── Provided material
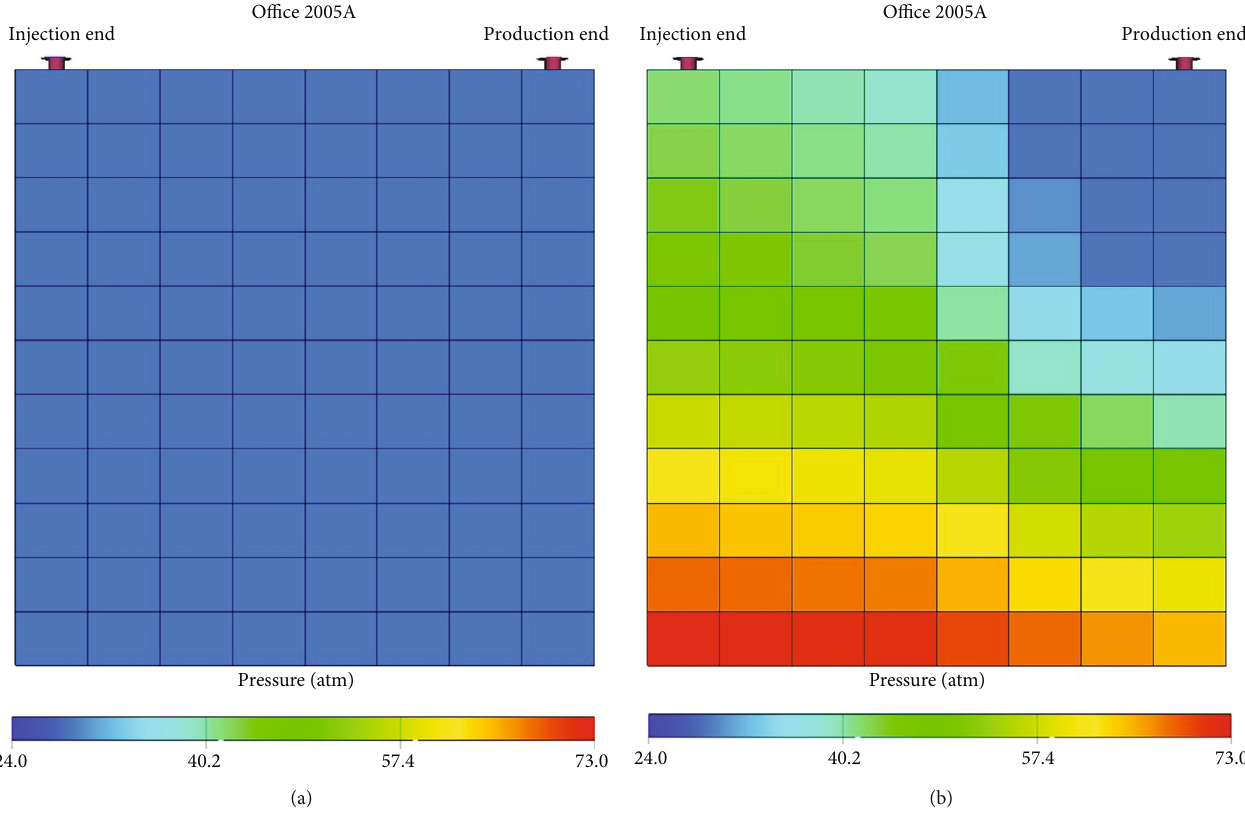
Figure 8: (a) Initial pressure pro fi le; (b) pressure pro fi le after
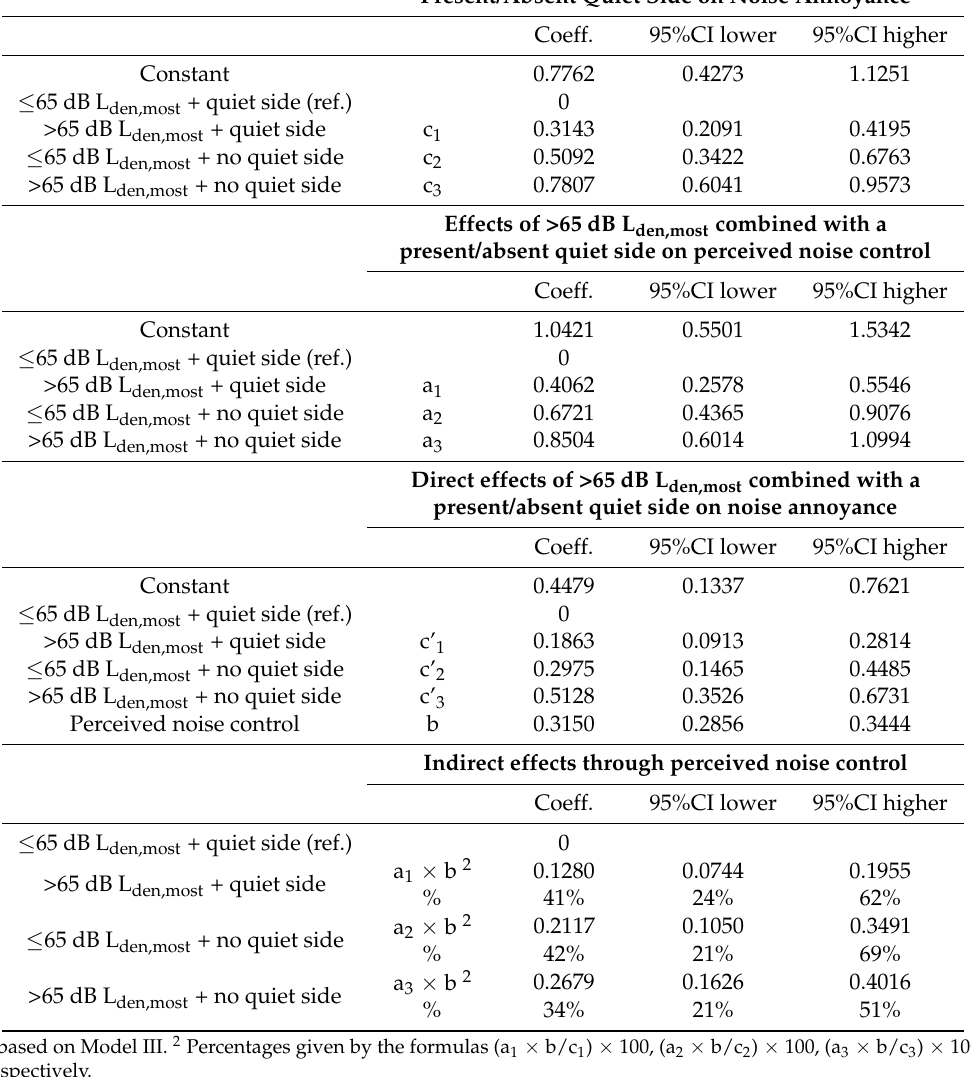
Table 9. Joint associations of exposure to road traffic noise (>65 dB L den,most ) and present/absent quiet side (intersection in front of living or sleeping room) with perceived noise control and noise annoyance 1 . Total Effects of >65 dB L den,most Combined with a N = 1812 Present/Absent Quiet Side on Noise Annoyance Coeff. 95%CI lower 95%CI higher Constant 0.7762 0.4273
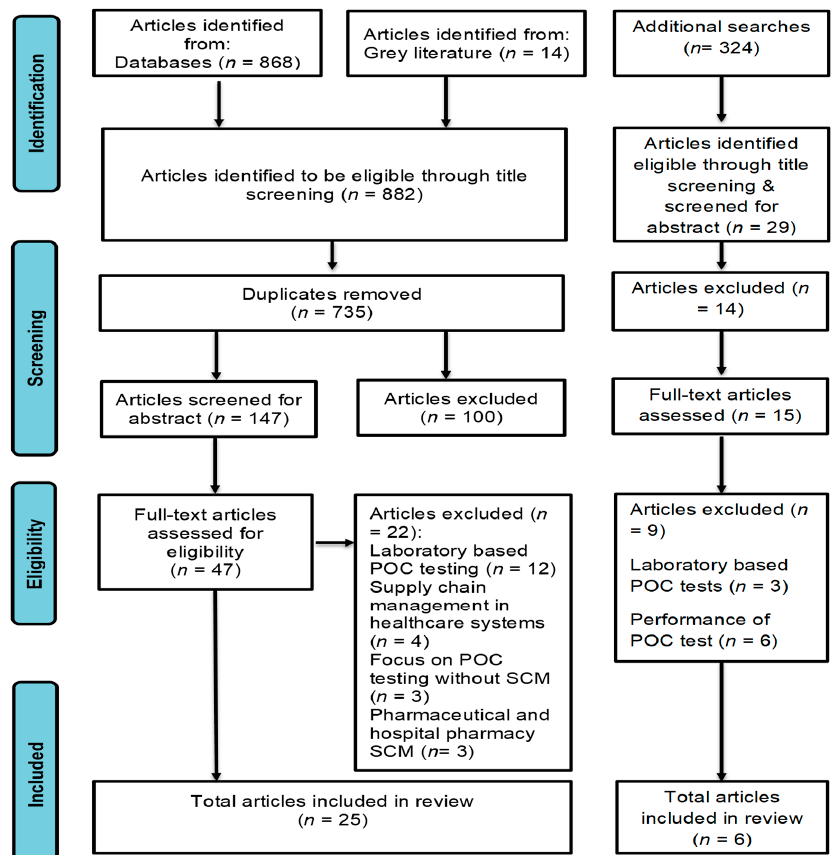
Figure 1. PRISMA-ScR flow chart showing the literature search and selection of articles.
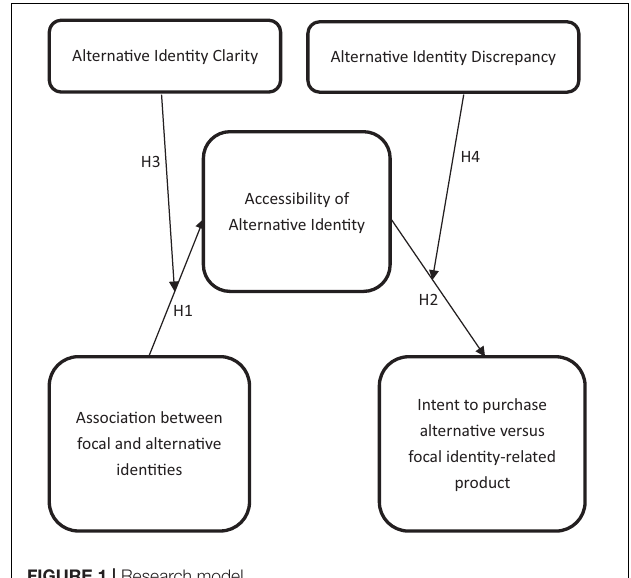
FIGURE 1 | Research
────
▶ **Task description**: Once the pictures are set aside, output all of the data above verbatim.

▶ **Your response**:
Figure 8: (a) Initial pressure pro fi le; (b) pressure pro fi le after
Table 9. Joint associations of exposure to road traffic noise (>65 dB L den,most ) and present/absent quiet side (intersection in front of living or sleeping room) with perceived noise control and noise annoyance 1 . Total Effects of >65 dB L den,most Combined with a N = 1812 Present/Absent Quiet Side on Noise Annoyance Coeff. 95%CI lower 95%CI higher Constant 0.7762 0.4273
Figure 1. PRISMA-ScR flow chart showing the literature search and selection of articles.
FIGURE 1 | Research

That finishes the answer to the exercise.